ELN Marxist Rebels to Start Formal Peace Talks With ColombiaBy and
Start of talks had been put on hold until group freed hostages
Cuba-inspired group attacks oil pipelines, kidnaps for ransom
Colombia’s government and the nation’s second-largest Marxist guerrilla force said they will start official peace negotiations aimed at ending five decades of violence.
The National Liberation Army, or ELN, and government negotiators said in a joint declaration in Caracas on Monday that they will start the talks in Quito on Oct. 27. The ELN pledged to free two hostages still in its power before that date. The talks had been set to start earlier this year, but Colombian President Juan Manuel Santos said the government wouldn’t sit down with the group until it freed its hostages.
“For nearly three years we’ve been looking for negotiations with the ELN to end our conflict with them,” Santos said in a national address. “For this to happen, it was fundamental that the process of liberations had started, so that there will won’t ever again be kidnap victims of the ELN in Colombia.”
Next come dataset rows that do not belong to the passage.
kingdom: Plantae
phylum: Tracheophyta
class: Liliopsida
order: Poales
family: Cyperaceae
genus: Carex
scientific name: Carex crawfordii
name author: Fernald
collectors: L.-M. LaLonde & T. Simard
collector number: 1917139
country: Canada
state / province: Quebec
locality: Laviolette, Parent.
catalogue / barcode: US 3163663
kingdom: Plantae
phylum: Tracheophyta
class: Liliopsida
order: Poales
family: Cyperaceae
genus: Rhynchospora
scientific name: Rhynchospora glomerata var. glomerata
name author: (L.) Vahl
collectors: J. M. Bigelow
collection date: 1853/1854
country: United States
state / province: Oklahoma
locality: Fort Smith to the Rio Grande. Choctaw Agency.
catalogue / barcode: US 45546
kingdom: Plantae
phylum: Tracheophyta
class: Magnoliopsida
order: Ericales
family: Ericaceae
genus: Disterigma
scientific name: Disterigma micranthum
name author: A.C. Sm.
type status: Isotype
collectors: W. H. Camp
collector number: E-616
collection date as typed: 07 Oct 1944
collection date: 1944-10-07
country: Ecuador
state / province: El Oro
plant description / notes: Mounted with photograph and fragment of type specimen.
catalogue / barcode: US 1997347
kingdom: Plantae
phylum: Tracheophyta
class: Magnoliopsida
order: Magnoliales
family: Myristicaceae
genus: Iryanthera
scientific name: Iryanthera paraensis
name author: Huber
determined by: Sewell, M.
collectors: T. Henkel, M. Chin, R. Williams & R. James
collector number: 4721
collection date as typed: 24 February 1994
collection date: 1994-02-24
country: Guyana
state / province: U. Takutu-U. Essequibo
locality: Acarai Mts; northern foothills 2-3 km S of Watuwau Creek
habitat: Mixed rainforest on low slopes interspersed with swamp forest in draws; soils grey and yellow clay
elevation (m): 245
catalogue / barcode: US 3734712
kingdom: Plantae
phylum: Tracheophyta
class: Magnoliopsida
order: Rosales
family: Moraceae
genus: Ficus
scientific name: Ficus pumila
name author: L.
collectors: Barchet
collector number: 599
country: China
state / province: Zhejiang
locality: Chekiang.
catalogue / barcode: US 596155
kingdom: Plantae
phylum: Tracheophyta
The peace process with the larger Revolutionary Armed Forces of Colombia, or FARC, is in crisis after voters rejected a deal to end the conflict in an Oct. 2 plebiscite. Opposition leaders, including former President Alvaro Uribe, criticized the agreement as too lenient on the rebels. Since then, the government has held talks with both the FARC and the opposition, in a bid to break the deadlock and come up with a new accord that has wider appeal.
The International Committee of the Red Cross said Monday that the ELN freed a hostage in Arauca province in eastern Colombia, the third kidnap victim the group has handed over to them since Sept. 29.
The ELN was founded in the 1960s, inspired by the revolution in Cuba. It was also influenced by so-called liberation theology, and some of its senior members have been Catholic priests, including a Spaniard called Manuel Perez who led the group. InSight Crime, a Washington D.C.-based research group that monitors crime in Latin America, estimates that the group currently has about 2,500 fighters.
The group is known for its bomb attacks on oil pipelines, and tries to extort money from multinational and local companies to raise money for its insurgency. Last year, Santos blamed the ELN for bomb attacks on two pension fund offices in Bogota. In 2003, the group kidnapped a group eight tourists from Israel and Europe in the Sierra Nevada mountains in northern Colombia. The tourists were later released unharmed.
The talks are being facilitated with the help of the governments of Norway, Brazil, Chile, Cuba, Ecuador and Venezuela. Santos was awarded the Nobel Peace Prize on Oct. 7 for his efforts to try to bring the nation’s civil conflict to an end.